WHAT TO PRODUCE:
Look below for the line that contains "67: (271, 520, 2.84)", then copy it and each following line exactly, through and including the line that contains "98: (527, 464, 2.89)".

PROVIDED DATA:
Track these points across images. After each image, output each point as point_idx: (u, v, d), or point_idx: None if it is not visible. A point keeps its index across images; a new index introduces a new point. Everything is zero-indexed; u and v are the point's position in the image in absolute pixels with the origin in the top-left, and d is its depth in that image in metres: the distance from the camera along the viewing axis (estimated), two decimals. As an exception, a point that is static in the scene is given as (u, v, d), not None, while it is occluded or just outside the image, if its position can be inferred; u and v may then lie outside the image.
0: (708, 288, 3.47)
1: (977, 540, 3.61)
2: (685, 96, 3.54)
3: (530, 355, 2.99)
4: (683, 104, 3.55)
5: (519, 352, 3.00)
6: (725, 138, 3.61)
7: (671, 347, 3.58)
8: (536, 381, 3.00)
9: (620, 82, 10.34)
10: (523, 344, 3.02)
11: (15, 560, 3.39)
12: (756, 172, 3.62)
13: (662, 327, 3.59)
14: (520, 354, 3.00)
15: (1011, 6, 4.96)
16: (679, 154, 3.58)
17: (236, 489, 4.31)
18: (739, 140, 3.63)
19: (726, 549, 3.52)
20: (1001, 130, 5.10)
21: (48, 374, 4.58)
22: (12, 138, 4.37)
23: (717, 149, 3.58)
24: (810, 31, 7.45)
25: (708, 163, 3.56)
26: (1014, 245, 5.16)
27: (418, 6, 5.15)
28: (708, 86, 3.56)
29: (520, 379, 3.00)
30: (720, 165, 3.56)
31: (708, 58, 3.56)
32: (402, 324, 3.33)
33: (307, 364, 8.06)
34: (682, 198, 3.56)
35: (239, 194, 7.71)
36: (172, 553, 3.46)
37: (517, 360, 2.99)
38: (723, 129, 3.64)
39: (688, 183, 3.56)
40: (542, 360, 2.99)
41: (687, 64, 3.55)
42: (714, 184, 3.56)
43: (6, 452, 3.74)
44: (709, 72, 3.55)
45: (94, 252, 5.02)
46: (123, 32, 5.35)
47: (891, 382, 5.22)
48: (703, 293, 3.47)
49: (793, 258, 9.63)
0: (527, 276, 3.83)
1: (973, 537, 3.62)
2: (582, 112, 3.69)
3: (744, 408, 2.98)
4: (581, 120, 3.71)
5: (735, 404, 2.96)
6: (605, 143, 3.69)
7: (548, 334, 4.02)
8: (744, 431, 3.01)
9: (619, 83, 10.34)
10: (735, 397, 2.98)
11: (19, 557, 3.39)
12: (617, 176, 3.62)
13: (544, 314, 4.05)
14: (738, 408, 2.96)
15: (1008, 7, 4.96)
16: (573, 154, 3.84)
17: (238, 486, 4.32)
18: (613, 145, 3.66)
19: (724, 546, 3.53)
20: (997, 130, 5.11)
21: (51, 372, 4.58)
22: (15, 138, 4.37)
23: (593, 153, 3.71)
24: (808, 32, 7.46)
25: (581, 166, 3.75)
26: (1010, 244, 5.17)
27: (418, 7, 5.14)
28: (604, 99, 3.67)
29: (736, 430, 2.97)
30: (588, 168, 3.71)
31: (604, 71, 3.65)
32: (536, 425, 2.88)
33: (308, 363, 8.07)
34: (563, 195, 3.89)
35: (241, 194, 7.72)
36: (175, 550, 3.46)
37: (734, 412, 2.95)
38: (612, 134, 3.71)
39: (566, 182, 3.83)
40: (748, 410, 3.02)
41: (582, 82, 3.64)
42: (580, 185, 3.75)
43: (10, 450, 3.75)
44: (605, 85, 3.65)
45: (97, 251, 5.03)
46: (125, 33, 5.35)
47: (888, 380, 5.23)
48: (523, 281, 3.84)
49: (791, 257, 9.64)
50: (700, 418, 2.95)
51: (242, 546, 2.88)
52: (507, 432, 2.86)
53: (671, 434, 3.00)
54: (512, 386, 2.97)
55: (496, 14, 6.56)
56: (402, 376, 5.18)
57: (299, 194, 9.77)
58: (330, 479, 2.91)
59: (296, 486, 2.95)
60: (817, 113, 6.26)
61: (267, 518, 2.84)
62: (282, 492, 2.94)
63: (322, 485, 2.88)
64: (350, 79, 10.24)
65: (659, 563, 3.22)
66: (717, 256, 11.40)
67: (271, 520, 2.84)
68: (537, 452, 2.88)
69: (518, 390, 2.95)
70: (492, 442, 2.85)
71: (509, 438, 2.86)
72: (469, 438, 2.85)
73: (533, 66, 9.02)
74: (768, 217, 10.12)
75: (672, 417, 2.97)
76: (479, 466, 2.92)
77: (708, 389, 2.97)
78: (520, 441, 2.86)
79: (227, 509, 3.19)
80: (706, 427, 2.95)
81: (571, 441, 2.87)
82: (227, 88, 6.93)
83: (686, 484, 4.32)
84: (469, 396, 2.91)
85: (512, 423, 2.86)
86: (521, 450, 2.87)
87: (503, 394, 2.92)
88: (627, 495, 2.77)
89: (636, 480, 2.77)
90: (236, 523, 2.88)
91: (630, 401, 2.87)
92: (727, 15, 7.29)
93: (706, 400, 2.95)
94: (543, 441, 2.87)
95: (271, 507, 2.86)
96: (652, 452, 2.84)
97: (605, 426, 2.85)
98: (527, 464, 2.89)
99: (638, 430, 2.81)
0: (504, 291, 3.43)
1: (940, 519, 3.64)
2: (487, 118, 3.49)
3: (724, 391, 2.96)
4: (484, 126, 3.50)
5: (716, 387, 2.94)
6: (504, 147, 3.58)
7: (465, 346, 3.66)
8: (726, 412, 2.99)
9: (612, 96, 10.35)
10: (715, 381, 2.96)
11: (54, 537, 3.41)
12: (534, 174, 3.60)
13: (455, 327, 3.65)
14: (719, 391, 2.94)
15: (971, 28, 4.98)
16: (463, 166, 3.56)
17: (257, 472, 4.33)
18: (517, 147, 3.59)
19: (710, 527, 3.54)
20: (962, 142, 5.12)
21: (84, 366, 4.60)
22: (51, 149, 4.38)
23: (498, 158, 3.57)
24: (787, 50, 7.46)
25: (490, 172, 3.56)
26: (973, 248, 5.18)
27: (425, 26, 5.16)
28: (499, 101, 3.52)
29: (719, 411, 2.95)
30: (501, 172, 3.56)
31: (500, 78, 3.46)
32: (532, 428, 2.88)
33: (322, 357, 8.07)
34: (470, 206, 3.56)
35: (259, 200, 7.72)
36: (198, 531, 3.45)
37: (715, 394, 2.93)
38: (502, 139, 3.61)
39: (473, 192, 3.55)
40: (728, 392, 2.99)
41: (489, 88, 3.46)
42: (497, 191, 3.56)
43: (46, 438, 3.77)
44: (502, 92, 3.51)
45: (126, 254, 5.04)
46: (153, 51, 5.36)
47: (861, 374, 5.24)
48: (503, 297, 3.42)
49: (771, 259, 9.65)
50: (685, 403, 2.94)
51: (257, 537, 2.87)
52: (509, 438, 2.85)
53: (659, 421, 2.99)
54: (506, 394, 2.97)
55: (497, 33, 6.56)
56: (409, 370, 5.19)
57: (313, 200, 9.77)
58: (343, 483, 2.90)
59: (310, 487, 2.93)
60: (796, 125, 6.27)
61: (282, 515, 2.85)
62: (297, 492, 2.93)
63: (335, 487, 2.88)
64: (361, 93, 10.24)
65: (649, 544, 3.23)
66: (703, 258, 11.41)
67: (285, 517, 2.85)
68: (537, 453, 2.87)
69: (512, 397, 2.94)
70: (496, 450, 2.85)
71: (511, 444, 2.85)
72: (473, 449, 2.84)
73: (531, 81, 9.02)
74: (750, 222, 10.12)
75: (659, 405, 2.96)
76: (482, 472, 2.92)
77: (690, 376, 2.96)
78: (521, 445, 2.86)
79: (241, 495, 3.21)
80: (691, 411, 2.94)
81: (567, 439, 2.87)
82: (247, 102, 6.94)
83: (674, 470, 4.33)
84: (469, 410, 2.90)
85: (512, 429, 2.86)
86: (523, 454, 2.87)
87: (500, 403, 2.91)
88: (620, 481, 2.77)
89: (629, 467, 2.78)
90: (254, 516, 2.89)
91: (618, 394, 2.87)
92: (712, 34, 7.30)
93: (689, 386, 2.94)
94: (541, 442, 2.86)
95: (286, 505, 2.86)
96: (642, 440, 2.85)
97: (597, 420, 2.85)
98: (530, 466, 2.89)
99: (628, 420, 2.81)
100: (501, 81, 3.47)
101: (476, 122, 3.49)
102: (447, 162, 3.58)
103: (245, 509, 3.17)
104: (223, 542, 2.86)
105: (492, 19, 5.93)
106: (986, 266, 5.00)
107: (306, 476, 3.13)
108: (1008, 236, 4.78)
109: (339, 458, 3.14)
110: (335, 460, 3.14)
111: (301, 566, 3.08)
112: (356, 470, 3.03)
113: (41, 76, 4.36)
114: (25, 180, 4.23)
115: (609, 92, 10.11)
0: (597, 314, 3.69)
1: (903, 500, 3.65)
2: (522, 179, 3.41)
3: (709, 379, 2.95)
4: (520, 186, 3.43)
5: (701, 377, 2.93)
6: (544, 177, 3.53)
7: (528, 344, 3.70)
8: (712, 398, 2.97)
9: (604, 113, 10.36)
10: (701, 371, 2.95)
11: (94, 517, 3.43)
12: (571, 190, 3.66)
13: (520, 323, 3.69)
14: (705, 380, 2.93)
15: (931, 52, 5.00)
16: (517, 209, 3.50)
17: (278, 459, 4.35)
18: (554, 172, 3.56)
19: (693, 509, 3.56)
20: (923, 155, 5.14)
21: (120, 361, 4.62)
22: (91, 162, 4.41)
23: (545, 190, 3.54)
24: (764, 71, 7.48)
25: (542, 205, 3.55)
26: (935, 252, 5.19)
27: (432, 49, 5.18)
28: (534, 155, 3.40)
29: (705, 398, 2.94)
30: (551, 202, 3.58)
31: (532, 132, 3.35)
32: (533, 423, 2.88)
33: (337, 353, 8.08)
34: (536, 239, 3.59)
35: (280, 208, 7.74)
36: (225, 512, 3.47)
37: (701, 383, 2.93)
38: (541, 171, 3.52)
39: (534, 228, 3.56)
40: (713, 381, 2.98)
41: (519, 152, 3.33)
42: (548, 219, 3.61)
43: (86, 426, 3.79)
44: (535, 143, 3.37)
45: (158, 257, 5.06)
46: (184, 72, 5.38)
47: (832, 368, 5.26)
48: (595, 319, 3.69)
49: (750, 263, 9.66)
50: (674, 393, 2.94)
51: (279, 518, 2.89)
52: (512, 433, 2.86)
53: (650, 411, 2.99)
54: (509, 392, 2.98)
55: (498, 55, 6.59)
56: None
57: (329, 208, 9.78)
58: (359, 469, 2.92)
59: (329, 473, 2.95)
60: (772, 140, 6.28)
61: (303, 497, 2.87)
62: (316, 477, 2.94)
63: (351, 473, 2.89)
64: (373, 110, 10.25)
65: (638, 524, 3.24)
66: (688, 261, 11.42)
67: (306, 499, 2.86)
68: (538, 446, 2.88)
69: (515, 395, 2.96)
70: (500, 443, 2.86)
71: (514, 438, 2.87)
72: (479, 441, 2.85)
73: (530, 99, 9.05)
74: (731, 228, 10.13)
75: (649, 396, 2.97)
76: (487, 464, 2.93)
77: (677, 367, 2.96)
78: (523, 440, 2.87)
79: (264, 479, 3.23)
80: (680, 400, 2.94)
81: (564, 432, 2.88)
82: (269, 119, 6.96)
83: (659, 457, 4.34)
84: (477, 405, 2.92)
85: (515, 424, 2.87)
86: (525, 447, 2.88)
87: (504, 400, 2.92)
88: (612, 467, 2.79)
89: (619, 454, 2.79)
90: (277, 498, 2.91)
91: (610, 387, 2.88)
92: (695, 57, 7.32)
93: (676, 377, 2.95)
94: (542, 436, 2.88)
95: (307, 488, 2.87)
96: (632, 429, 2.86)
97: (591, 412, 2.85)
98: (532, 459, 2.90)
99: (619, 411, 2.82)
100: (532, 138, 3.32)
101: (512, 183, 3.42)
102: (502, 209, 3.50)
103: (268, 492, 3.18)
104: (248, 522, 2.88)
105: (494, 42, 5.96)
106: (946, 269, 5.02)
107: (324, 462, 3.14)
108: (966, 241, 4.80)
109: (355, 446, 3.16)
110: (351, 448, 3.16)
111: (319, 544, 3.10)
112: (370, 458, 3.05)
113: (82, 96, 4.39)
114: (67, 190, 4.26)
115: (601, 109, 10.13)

SOLUTION TO THE PROBLEM:
67: (271, 520, 2.84)
68: (537, 452, 2.88)
69: (518, 390, 2.95)
70: (492, 442, 2.85)
71: (509, 438, 2.86)
72: (469, 438, 2.85)
73: (533, 66, 9.02)
74: (768, 217, 10.12)
75: (672, 417, 2.97)
76: (479, 466, 2.92)
77: (708, 389, 2.97)
78: (520, 441, 2.86)
79: (227, 509, 3.19)
80: (706, 427, 2.95)
81: (571, 441, 2.87)
82: (227, 88, 6.93)
83: (686, 484, 4.32)
84: (469, 396, 2.91)
85: (512, 423, 2.86)
86: (521, 450, 2.87)
87: (503, 394, 2.92)
88: (627, 495, 2.77)
89: (636, 480, 2.77)
90: (236, 523, 2.88)
91: (630, 401, 2.87)
92: (727, 15, 7.29)
93: (706, 400, 2.95)
94: (543, 441, 2.87)
95: (271, 507, 2.86)
96: (652, 452, 2.84)
97: (605, 426, 2.85)
98: (527, 464, 2.89)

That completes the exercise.